Revelation: Bad people actually at Guantanamo
May 18, 2009 -
The Sunday talk show talk of Guantanamo had some twisting like a pretzel. One Senator, who had supported President Obama's January order to close Guantanamo within one year, announced yesterday that after sitting down with his staff, he opposes "artificial timelines" for closing the facility. I guess he discovered that very dangerous people are kept in Guantanamo after all. He also made known his opposition to releasing about a half-dozen Chinese ethnic Uyghur detainees into the United States. Location of their potential release? You guessed it: his home state of Virginia. His reverse comes on the heels of a Democrat-written spending bill, passed by the House last week, denying the President's requested funds to close Guantanamo. The majority's problem with the President's closure plan? He doesn't have one.
You see, Guantanamo has remained open, not because of a lack of desire to close it, but because of the complexities of actually doing so. During the campaign, "Close Guantanamo" was a popular applause line. Most press reports at the time didn't mention that many released from Guantanamo --after claiming to be merely farmers, truck drivers and cooks-- returned to Iraq and Afghanistan to kill Americans. Defense intelligence indicates that 61 former detainees have returned to terrorism after their release (U.S. News & World Report: "Some Freed Terrorism Detainees Return to the Fight").
This number includes Abdullah Mehsud, a one-legged leading pro-Taliban militant who was killed in Pakistan in July 2007. Mehsud was released from GITMO in 2004 and returned with a group of detainees to Pakistan. Within a year, he was leading a Taliban insurgency movement, operating within the Pak-Afghan border region.
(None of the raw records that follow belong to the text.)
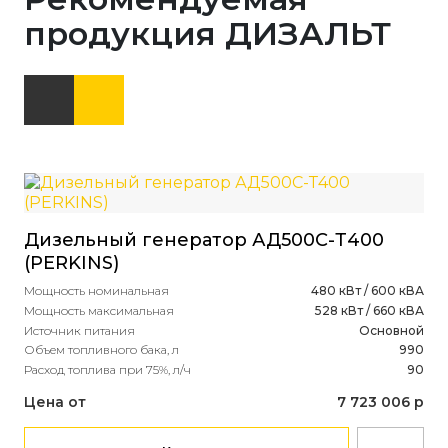
продукция ДИЗАЛЬТ
Дизельный генератор АД500С-Т400
(PERKINS)
Мощность номинальная
480 кВт / 600 кВА
Мощность максимальная
528 кВт / 660 кВА
Источник питания
Основной
Объем топливного бака, л
990
Расход топлива при 75%, л/ч
90
Цена от
7 723 006 р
Another former Guantanamo detainee has emerged as a top deputy of al-Qaeda's branch in Yemen, being implicated in the bombing of the U.S. embassy in that country last fall. These aren't isolated incidents.
The media should have been reporting the danger of the Guantanamo detainees all along. It didn't, helping the issue to become a political distortion. What matters now, though, is getting the policy right. That the Congressional majority and the Administration may be waking-up is encouraging. American lives are at stake.